- Born: 12 September 2008 (age 17) Hunan, China

Gymnastics career
- Discipline: Women's artistic gymnastics
- Country represented: China;
- Club: Shanxi Province
- Medal record
Representing China
Junior World Championships
| Gold medal – first place | 2023 Antalya | Balance beam |
Junior Asian Championships
| Silver medal – second place | 2023 Singapore | Team |

= Yu Hanyue =

Chinese artistic gymnast

Yu Hanyue (俞涵悦;born 12 September 2008) is a Chinese artistic gymnast. She is the 2023 Junior World balance beam champion and the 2023 Junior Asian team silver medalist.

== Gymnastics career ==
Yu competed at the 2021 Chinese Youth Games, finishing ninth with the Shanxi provincial team. At the 2022 Chinese Youth Championships, she finished fourteenth in the all-around in the under-14 group. She qualified for the floor exercise final where she finished seventh. Then at the 2022 Chinese Championships, she finished fourteenth with the Shanxi provincial team and thirty-second in the all-around qualification round.

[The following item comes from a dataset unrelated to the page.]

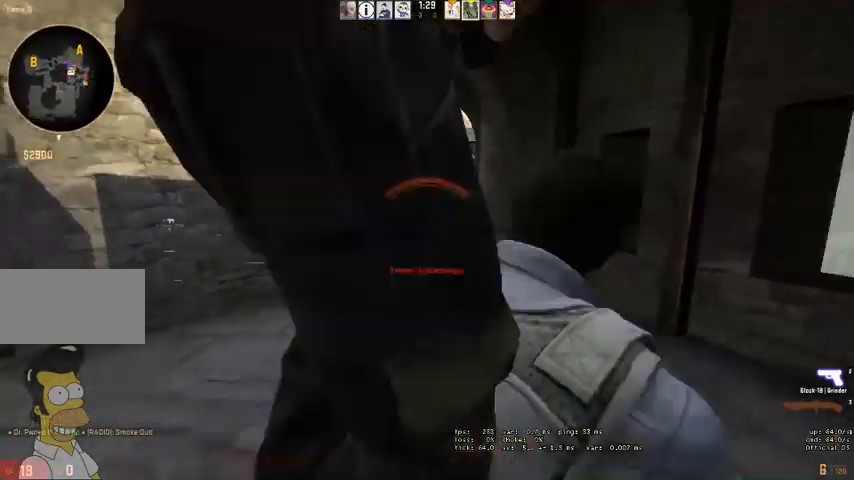
{"keys": [], "mouse": [], "events": [[100, "mouse_left", "up"], [167, "mouse_left", "down"], [234, "mouse_left", "up"], [334, "a", "up"]]}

Yu was selected to compete at the 2023 Junior World Championships alongside Jiang Shuxuan and Qin Xinyi, and the team finished in sixth place. Individually, Yu qualified for the balance beam final in second place behind Japan's Sara Yamaguchi with a score of 13.100. In the event final, she won the gold medal with a score of 13.133. Then at the 2023 Junior Asian Championships in Singapore, Yu helped the Chinese team win the silver medal behind Japan. Individually, she finished ninth in the all-around and seventh in the balance beam event final.